Os papéis do Prefeito

Não quero referir-me aqui aos volumosos maços de processos que ainda hoje atulham as mesas dos gestores públicos de todos os níveis em nosso país, herança das ordenações portuguesas de que ainda não conseguimos nos livrar, continuando a produzir leis – e até Constituição – tão minudentes e detalhadas que emperram a ação pública. Neste ano de eleições municipais, refiro-me especificamente às funções administrativas do prefeito enquanto chefe do Poder Executivo Municipal.
Não raro muitos gestores públicos, especialmente nos municípios de menor porte econômico e demográfico – que são a imensa maioria – imaginam que administrar a Prefeitura é o seu principal papel. Sem dúvida isto é essencial, fundamental, necessário e indispensável, mas está longe de ser o suficiente. É óbvio que a Prefeitura precisa ser gerida com eficiência, responsabilidade, transparência e foco na racionalização dos custos. Mas cuidar apenas da Prefeitura é ficar somente olhando para o próprio umbigo. É preciso entender que a Prefeitura é tão somente um ente administrativo para a gestão dos serviços sociais, da cidade e do território, o que permite entregar resultados à sociedade.
Administrar bem a Prefeitura é obrigação, mas é provavelmente o menos importante dos papéis do prefeito. O risco é perder-se, cuidando da Prefeitura – que é meio – e deixar de corresponder aos imensos e urgentes anseios da sociedade. Para correspondê-los, essencial é cuidar do ambiente urbano – a cidade – e do rural – o território –, além dos serviços sociais – a Educação e a Saúde.
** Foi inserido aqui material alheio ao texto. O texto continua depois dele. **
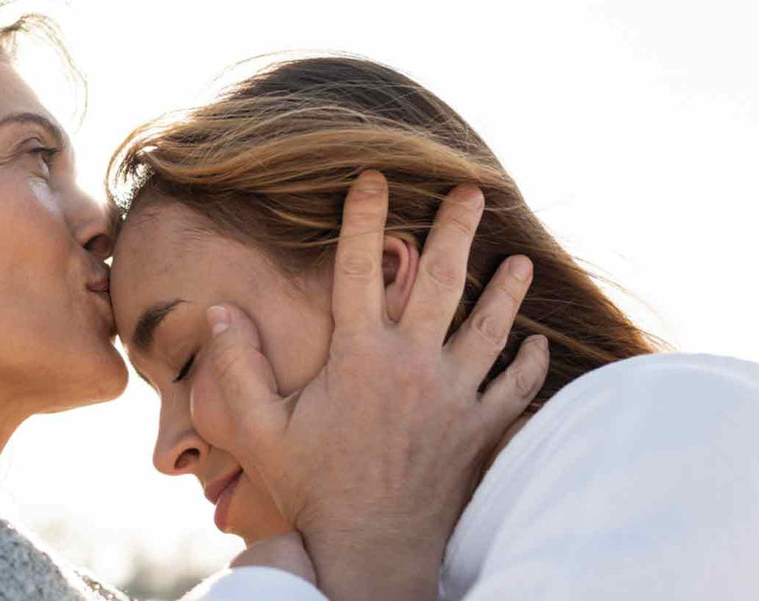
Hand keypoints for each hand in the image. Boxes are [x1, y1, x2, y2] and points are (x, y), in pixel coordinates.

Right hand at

A cidade é, por excelência, o principal tema municipal. Não é sem razão que as prefeituras são obrigadas a elaborar – e periodicamente atualizar – diversos planos, como PDDU, PLAMOB, PMSB, todos urbanos. Tanto mais agora, quando as cidades vêm assumindo protagonismo crescente nos modernos processos de desenvolvimento. Esta é uma exigência e uma oportunidade. O que o prefeito for capaz de fazer pela sua cidade será a conquista que a sua comunidade terá; o padrão de urbanização adotado será determinante para a qualidade de vida da população, o que pressupõe sustentabilidade econômica, social, ambiental e físico-territorial.
É preciso usar o urbanismo como instrumento de transformação, para gerar mais desenvolvimento e promover melhor qualidade de vida. As cidades não podem continuar sendo desenhadas para o automóvel, mas sim para servir às pessoas; projetos viários devem ceder espaço para parques e praças; o transporte público se impõe ante o individual; resiliência passou a ser um atributo indispensável; cidades compactas, com uso misto, proporcionam menores custos de manutenção e operação; projetos estratégicos com forte impacto e poder transformador são mais importantes do que os investimentos incrementais de sempre, que reproduzem mais do mesmo.
O território precisa ser visto pelo seu potencial e muitas vezes é a principal base econômica de um município. Basta ver a importância nacional do agronegócio. Assim, definidos os perímetros urbanos da sede, vilas e povoados, é preciso ter um olhar diferenciado para a vasta área municipal remanescente, geralmente descuidada. Impõe-se um mínimo de atenção ao seu ordenamento, como a proteção das áreas de nascentes e cursos d’água, da cobertura vegetal, do patrimônio ambiental em suma. O meio ambiente costuma também apresentar potencial turístico, mas o fundamental é, sobretudo, garantir a segurança hídrica. É essencial fortalecer a base produtiva local – geralmente agropecuária – derivando sempre que possível para a agroindústria.
E convém ter as vistas voltadas para o contexto regional em que o município está inserido, para tirar daí todo o proveito possível para um desenvolvimento econômico comum. A regra é explorar todas as possibilidades do desenvolvimento local, na cidade e no campo, visando a geração de oportunidades de trabalho e renda para a população. Esta é a missão a ser cumprida!
Waldeck Ornélas é especialista em planejamento urbano-regional.